Cascina Spiotta, ennesimo colpo di scena: riappare il bossolo che prova l’esecuzione di Mara Cagol

C’è un bossolo fantasma, trovato e poi inspiegabilmente scomparso, tra le carte del nuovo processo che si è aperto davanti la corte di assise di Alessandria per la sparatoria del 5 giugno 1975 alla cascina Spiotta, in località Arzello di Acqui Terme.
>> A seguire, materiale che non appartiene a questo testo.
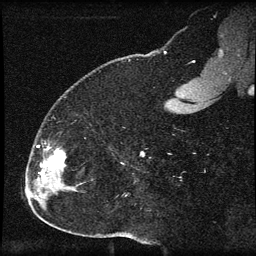
Breast MRI (dynamic contrast-enhanced), one sagittal slice. Position 21 of 60 along the scan axis. Dynamic contrast-enhanced series, image 2 of 3 at this slice position (ordered by acquisition). 1.5 T. TE 4.2 ms, TR 8.2 ms. 2 mm slice thickness. 256 × 256 image matrix, field of view 180 × 180 mm. Patient: female, 32 years.
Outlined on this slice (semi-automatically segmented with operator editing):
- analysis volume of interest (the breast-tissue region the enhancement analysis was run in; not a lesion): bounding box (x1, y1, x2, y2) in pixels: (31, 143, 66, 184)
- tumour enhancement mask (voxels above the 70 % enhancement threshold inside the analysis volume of interest): (37, 145, 66, 181)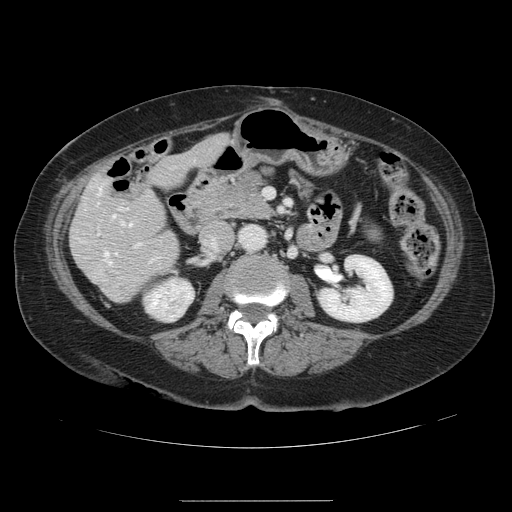
Contrast-enhanced abdominal CT, one axial slice. 120 kVp. Soft-tissue window (W 400 / L 40 HU). 512 × 512 image matrix. Case-level facts recorded for this patient, not image findings: patient: male, age 61 years at operation; diagnosis: colorectal cancer liver metastases, imaged before liver resection; multiple liver metastases: yes; largest metastasis: 7 cm; disease in both lobes: yes.
Annotated regions visible in this slice (outlined manually by an expert reader):
- hepatic veins: bounding box [x1, y1, x2, y2] px = [98, 188, 132, 263]
- liver: [71, 135, 228, 303]
- planned liver remnant (the part of the liver to remain after resection): [72, 135, 228, 303]
- portal vein (with intrahepatic branches): [98, 207, 140, 247]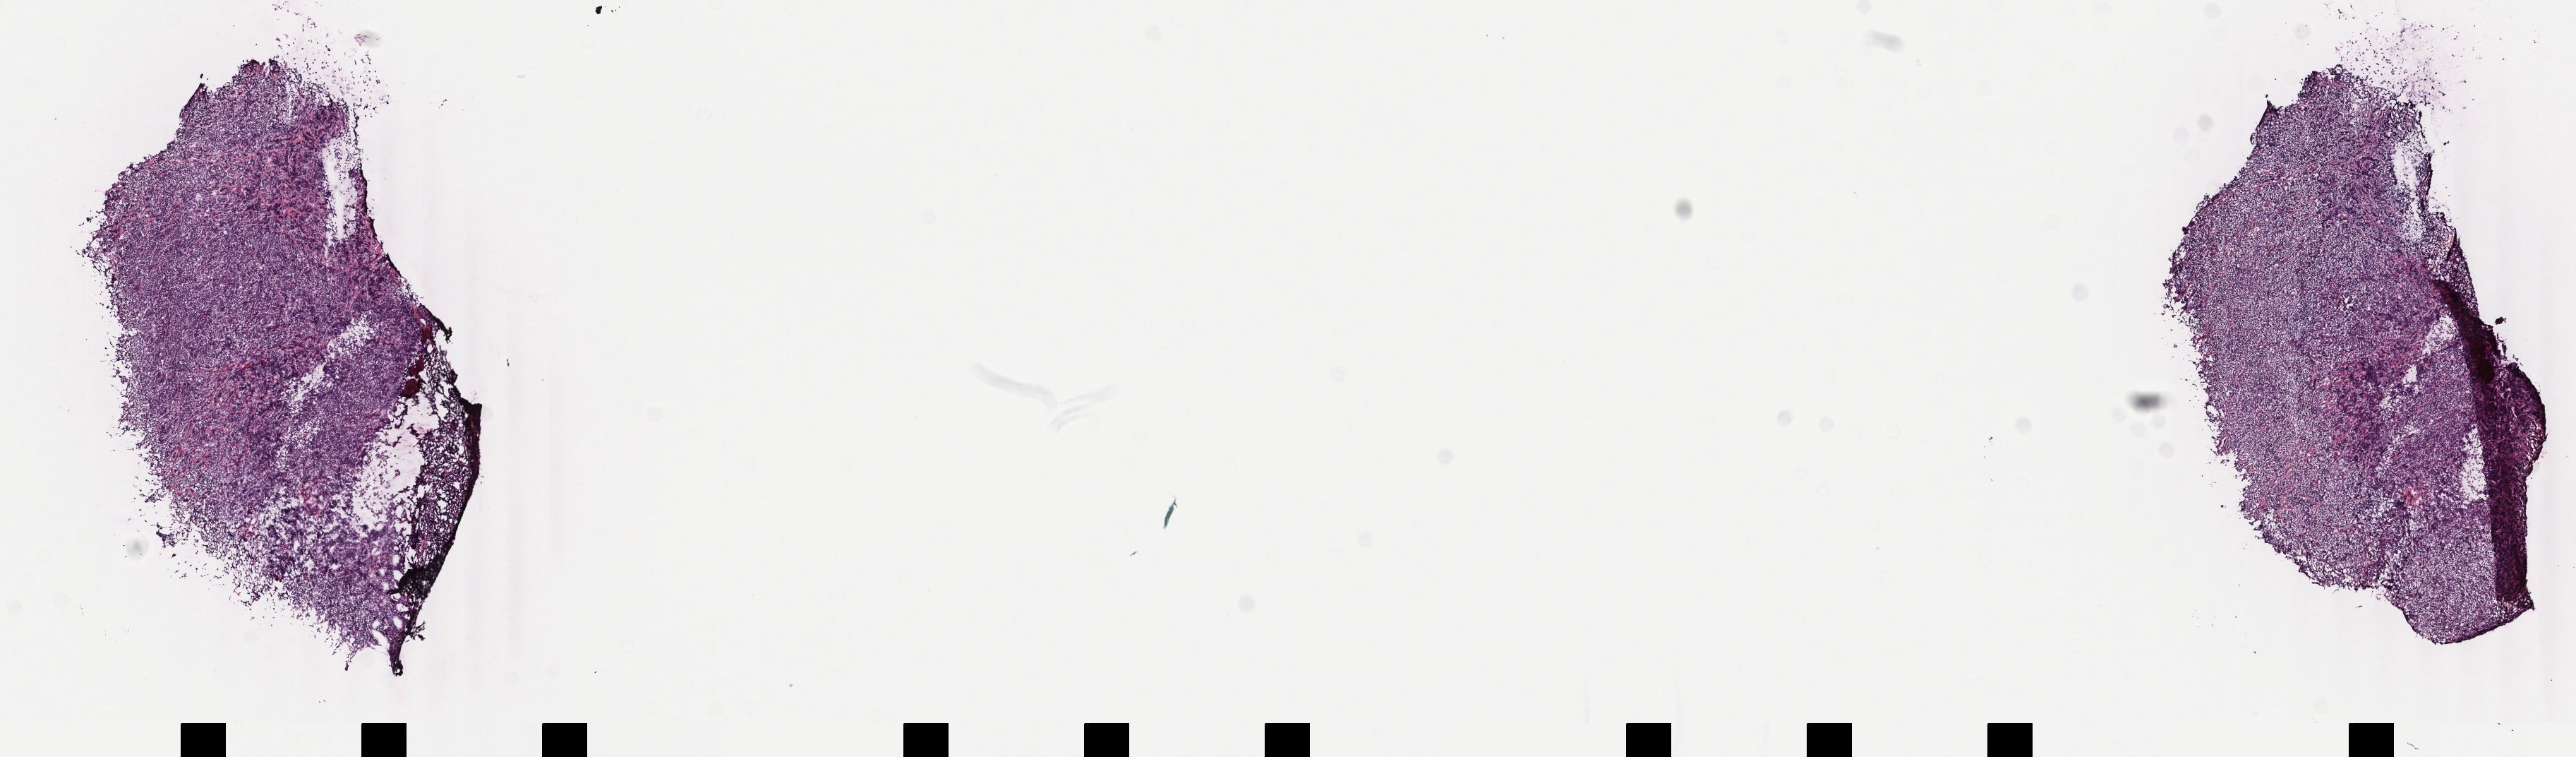
Digitized haematoxylin and eosin-stained section — a low-resolution overview of the entire scanned area, about 14.5 x 4.3 mm. Frozen section (tissue freezing medium). Specimen: primary tumor. Site: cranium. Male patient; age at initial diagnosis 5 years. Pathologist review of this section (percent, as recorded): tumor cells 85%, tumor nuclei 90%, stromal cells 10%, necrosis 5%, normal cells 0%. Infiltration values recorded for this section: lymphocyte infiltration 50%, monocyte infiltration 20%, neutrophil infiltration 10%.
Diagnosis: Burkitt lymphoma, NOS. Ann Arbor stage (patient): Stage II. Section: bottom of the tissue portion.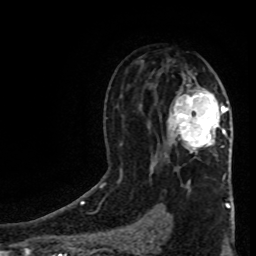
Breast MRI (dynamic contrast-enhanced), one axial slice; position 50 of 80 along the scan axis; cropped to one breast; dynamic contrast-enhanced series, time point 2 of 8 at this slice position (early post-contrast); 1.5 T; TE 4.2 ms, TR 7 ms; 2 mm slice thickness; 256 × 256 image matrix. Female patient.
Outlined on this slice (semi-automatic segmentation, software-assisted and operator-edited):
- enhancing-tissue mask used for the functional tumour volume (all voxels passing the contrast-enhancement thresholds inside the analysis volume; usually the tumour): bounding box <170,92,228,152> (left, top, right, bottom; pixels)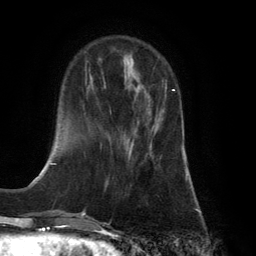
Breast MRI (dynamic contrast-enhanced), one axial slice. Position 41 of 134 along the scan axis. Cropped to one breast. Dynamic contrast-enhanced series, time point 2 of 6 at this slice position (early post-contrast). 3 T. TE 2.8 ms, TR 7.9 ms. 256 × 256 image matrix. Female patient.
Structures marked on this image (semi-automatic segmentation, software-assisted and operator-edited):
- enhancing-tissue mask used for the functional tumour volume (all voxels passing the contrast-enhancement thresholds inside the analysis volume; usually the tumour): bounding box (x1, y1, x2, y2) in pixels: (129, 89, 175, 155)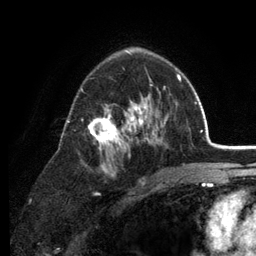
Breast MRI (dynamic contrast-enhanced), one axial slice; position 81 of 134 along the scan axis; cropped to one breast; dynamic contrast-enhanced series, time point 2 of 6 at this slice position (early post-contrast); 3 T; TE 2.8 ms, TR 7.5 ms; 1.2 mm slice thickness; 256 × 256 image matrix, field of view 175 × 175 mm. Female patient.
Structures marked on this image (semi-automatically segmented with operator editing):
- enhancing-tissue mask used for the functional tumour volume (all voxels passing the contrast-enhancement thresholds inside the analysis volume; usually the tumour): bounding box [x1, y1, x2, y2] px = [67, 53, 179, 185]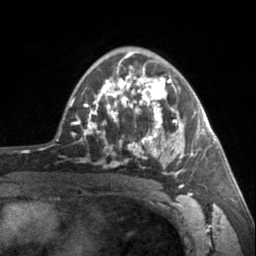
Breast MRI, one axial slice; position 96 of 160 along the scan axis; cropped to one breast; dynamic contrast-enhanced series, time point 2 of 7 at this slice position (early post-contrast); 3 T; TE 1.7 ms, TR 4.6 ms; 1 mm slice thickness; 256 × 256 image matrix, field of view 150 × 150 mm. Female patient.
Outlined on this slice (semi-automatically segmented with operator editing):
- enhancing-tissue mask used for the functional tumour volume (all voxels passing the contrast-enhancement thresholds inside the analysis volume; usually the tumour): box from (x=90, y=62) to (x=202, y=187) px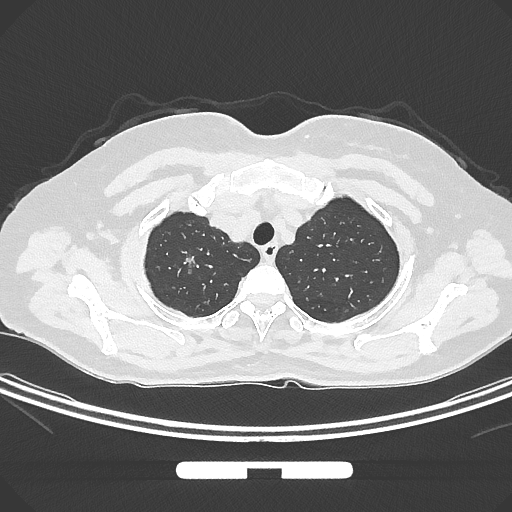
Chest CT, one axial slice. Slice 254 of 294 in the series (ordered by position). Lung window (W 1500 / L -600 HU). 1 mm slice thickness. 512 × 512 image matrix, field of view 369 × 369 mm. Patient: female, 58 years. From the clinical record (not read from this slice): clinical TNM (as recorded): T1b N0 M0; histopathological grade: G2-3.
Outlined on this slice (bounding box drawn by a radiologist):
- lung tumour (recorded histology: adenocarcinoma): bounding box [x1, y1, x2, y2] px = [177, 250, 200, 280]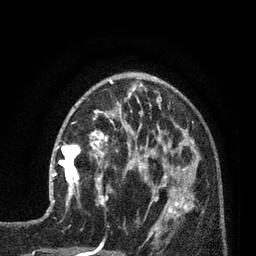
Breast MRI (dynamic contrast-enhanced), one axial slice. Slice 30 of 80 in the series (ordered by position). Cropped to one breast. Dynamic contrast-enhanced series, time point 2 of 7 at this slice position (early post-contrast). 3 T. TE 2.1 ms, TR 5 ms. 2 mm slice thickness. 256 × 256 image matrix, field of view 160 × 160 mm. Female patient.
Annotated regions visible in this slice (semi-automatic segmentation, software-assisted and operator-edited):
- enhancing-tissue mask used for the functional tumour volume (all voxels passing the contrast-enhancement thresholds inside the analysis volume; usually the tumour): bounding box (x1, y1, x2, y2) in pixels: (50, 135, 92, 202)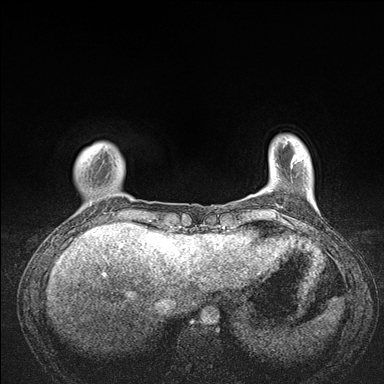
Breast MRI (dynamic contrast-enhanced), one axial slice. Slice 21 of 176 in the series (ordered by position). Dynamic contrast-enhanced series, time point 2 of 7 at this slice position (early post-contrast). 1.5 T. TE 1.5 ms, TR 4.1 ms. 384 × 384 image matrix. Female patient.
Annotated regions visible in this slice (semi-automatic segmentation, software-assisted and operator-edited):
- enhancing-tissue mask used for the functional tumour volume (all voxels passing the contrast-enhancement thresholds inside the analysis volume; usually the tumour): bounding box (x1, y1, x2, y2) in pixels: (69, 144, 172, 235)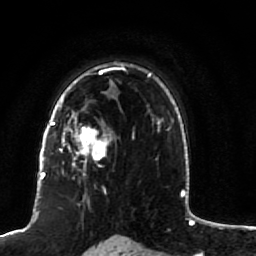
Breast MRI (dynamic contrast-enhanced), one axial slice. Position 63 of 80 along the scan axis. Cropped to one breast. Dynamic contrast-enhanced series, time point 2 of 7 at this slice position (early post-contrast). 1.5 T. TE 2.5 ms, TR 5.3 ms. 2 mm slice thickness. 256 × 256 image matrix, field of view 170 × 170 mm. Female patient.
Structures marked on this image (semi-automatically segmented with operator editing):
- enhancing-tissue mask used for the functional tumour volume (all voxels passing the contrast-enhancement thresholds inside the analysis volume; usually the tumour): bounding box <51,82,113,174> (left, top, right, bottom; pixels)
Si tratta di «un bossolo calibro 9, fabbricazione 70, appartenente ad un proiettile in dotazione dei Carabinieri: Beretta cal. 9», che può riscrivere per intero le circostanze della uccisione di Margherita Cagol, una delle fondatrici delle Brigate rosse, avvenuta quella mattina sulla collinetta antistante la cascina.
La nuova perlustrazione del 20 giugno
Il reperto è «rinvenuto nei pressi del luogo ove giaceva il cadavere della Cagol Margherita», così recita il verbale di ritrovamento stilato il 20 giugno 1975, ovvero 15 giorni dopo il conflitto a fuoco che oppose i due brigatisti che trattenevano Vallarino Gancia, sequestrato il giorno precedente dalla colonna torinese delle Brigate rosse, e una pattuglia dei carabinieri giunta sul posto per ispezionare il casolare. Il 20 giugno il procuratore della repubblica Lino Datovo si recò nuovamente sul posto per procedere all’esame del terreno circostante la cascina alla ricerca di eventuali reperti non ritrovati in precedenza. Colpiscono le due settimane di distanza che separano la nuova ispezione giudiziale dal momento della sparatoria e delle successive indagini e rilievi condotti davanti e dentro il casolare. Le autopsie dei corpi di Margherita Cagol e del carabiniere Giovanni D’Alfonso erano avvenute il 6 e l’11 giugno precedente. Già il 12 giugno i reperti balistici rinvenuti, le armi sequestrate ai due brigatisti, alcuni bossoli, proiettili e frammenti di proiettile e delle bombe Srcm lanciate, erano stati inviati al perito designato dalla procura per gli esami e le comparazioni di rito. Forse erano sorti dei dubbi e quali?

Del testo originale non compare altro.